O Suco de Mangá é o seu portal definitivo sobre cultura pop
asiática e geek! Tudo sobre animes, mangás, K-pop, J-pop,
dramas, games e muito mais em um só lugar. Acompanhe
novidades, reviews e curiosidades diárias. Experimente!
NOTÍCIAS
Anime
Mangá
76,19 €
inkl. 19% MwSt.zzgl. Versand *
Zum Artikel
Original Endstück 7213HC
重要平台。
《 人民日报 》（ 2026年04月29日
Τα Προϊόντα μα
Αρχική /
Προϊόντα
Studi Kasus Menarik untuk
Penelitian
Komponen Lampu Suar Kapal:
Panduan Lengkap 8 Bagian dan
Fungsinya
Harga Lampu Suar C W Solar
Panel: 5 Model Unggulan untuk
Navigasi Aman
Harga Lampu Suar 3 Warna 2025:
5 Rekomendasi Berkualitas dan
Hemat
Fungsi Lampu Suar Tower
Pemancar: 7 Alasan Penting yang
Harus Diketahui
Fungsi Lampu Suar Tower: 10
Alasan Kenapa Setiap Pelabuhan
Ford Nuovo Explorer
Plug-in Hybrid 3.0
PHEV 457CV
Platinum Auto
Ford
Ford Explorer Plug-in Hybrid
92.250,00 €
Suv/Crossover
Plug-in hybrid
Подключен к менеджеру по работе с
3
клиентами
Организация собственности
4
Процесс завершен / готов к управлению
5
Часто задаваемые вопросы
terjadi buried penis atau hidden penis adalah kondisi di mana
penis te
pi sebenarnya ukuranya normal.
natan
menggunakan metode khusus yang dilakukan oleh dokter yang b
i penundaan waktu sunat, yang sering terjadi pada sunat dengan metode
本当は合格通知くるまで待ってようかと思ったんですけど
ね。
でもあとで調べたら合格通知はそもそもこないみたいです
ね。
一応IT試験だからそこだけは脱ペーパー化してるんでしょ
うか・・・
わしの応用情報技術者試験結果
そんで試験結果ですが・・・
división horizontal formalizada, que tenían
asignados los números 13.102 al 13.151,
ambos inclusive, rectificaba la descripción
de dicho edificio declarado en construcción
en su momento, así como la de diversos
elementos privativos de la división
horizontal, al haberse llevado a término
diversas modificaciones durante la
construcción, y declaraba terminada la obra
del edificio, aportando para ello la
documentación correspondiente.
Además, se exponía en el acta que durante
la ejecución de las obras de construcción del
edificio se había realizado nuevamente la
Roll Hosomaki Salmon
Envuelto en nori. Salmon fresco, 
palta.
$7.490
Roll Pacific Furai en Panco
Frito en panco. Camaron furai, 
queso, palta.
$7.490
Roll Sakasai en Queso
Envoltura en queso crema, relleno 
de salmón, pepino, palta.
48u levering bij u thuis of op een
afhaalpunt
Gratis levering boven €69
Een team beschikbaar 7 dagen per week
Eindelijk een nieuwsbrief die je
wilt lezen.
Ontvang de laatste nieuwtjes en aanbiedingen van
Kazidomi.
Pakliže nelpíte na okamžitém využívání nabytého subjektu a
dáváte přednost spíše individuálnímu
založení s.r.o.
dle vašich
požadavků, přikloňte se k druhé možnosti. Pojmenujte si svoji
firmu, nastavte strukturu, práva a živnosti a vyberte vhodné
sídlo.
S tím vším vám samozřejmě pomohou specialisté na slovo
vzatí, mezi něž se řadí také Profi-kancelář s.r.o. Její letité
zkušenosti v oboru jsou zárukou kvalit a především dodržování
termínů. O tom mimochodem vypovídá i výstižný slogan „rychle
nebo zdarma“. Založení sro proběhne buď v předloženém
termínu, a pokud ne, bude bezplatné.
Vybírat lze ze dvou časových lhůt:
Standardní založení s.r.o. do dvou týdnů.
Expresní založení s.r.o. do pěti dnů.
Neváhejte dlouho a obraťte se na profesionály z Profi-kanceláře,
....
Task prompt
Update the entries starting at the very beginning and ending at the line that contains "Envoltura en queso crema, relleno", replacing "Ford" with "Volvo" everywhere in that stretch and leaving everything else unchanged.

Response to this task
O Suco de Mangá é o seu portal definitivo sobre cultura pop
asiática e geek! Tudo sobre animes, mangás, K-pop, J-pop,
dramas, games e muito mais em um só lugar. Acompanhe
novidades, reviews e curiosidades diárias. Experimente!
NOTÍCIAS
Anime
Mangá
76,19 €
inkl. 19% MwSt.zzgl. Versand *
Zum Artikel
Original Endstück 7213HC
重要平台。
《 人民日报 》（ 2026年04月29日
Τα Προϊόντα μα
Αρχική /
Προϊόντα
Studi Kasus Menarik untuk
Penelitian
Komponen Lampu Suar Kapal:
Panduan Lengkap 8 Bagian dan
Fungsinya
Harga Lampu Suar C W Solar
Panel: 5 Model Unggulan untuk
Navigasi Aman
Harga Lampu Suar 3 Warna 2025:
5 Rekomendasi Berkualitas dan
Hemat
Fungsi Lampu Suar Tower
Pemancar: 7 Alasan Penting yang
Harus Diketahui
Fungsi Lampu Suar Tower: 10
Alasan Kenapa Setiap Pelabuhan
Volvo Nuovo Explorer
Plug-in Hybrid 3.0
PHEV 457CV
Platinum Auto
Volvo
Volvo Explorer Plug-in Hybrid
92.250,00 €
Suv/Crossover
Plug-in hybrid
Подключен к менеджеру по работе с
3
клиентами
Организация собственности
4
Процесс завершен / готов к управлению
5
Часто задаваемые вопросы
terjadi buried penis atau hidden penis adalah kondisi di mana
penis te
pi sebenarnya ukuranya normal.
natan
menggunakan metode khusus yang dilakukan oleh dokter yang b
i penundaan waktu sunat, yang sering terjadi pada sunat dengan metode
本当は合格通知くるまで待ってようかと思ったんですけど
ね。
でもあとで調べたら合格通知はそもそもこないみたいです
ね。
一応IT試験だからそこだけは脱ペーパー化してるんでしょ
うか・・・
わしの応用情報技術者試験結果
そんで試験結果ですが・・・
división horizontal formalizada, que tenían
asignados los números 13.102 al 13.151,
ambos inclusive, rectificaba la descripción
de dicho edificio declarado en construcción
en su momento, así como la de diversos
elementos privativos de la división
horizontal, al haberse llevado a término
diversas modificaciones durante la
construcción, y declaraba terminada la obra
del edificio, aportando para ello la
documentación correspondiente.
Además, se exponía en el acta que durante
la ejecución de las obras de construcción del
edificio se había realizado nuevamente la
Roll Hosomaki Salmon
Envuelto en nori. Salmon fresco, 
palta.
$7.490
Roll Pacific Furai en Panco
Frito en panco. Camaron furai, 
queso, palta.
$7.490
Roll Sakasai en Queso
Envoltura en queso crema, relleno 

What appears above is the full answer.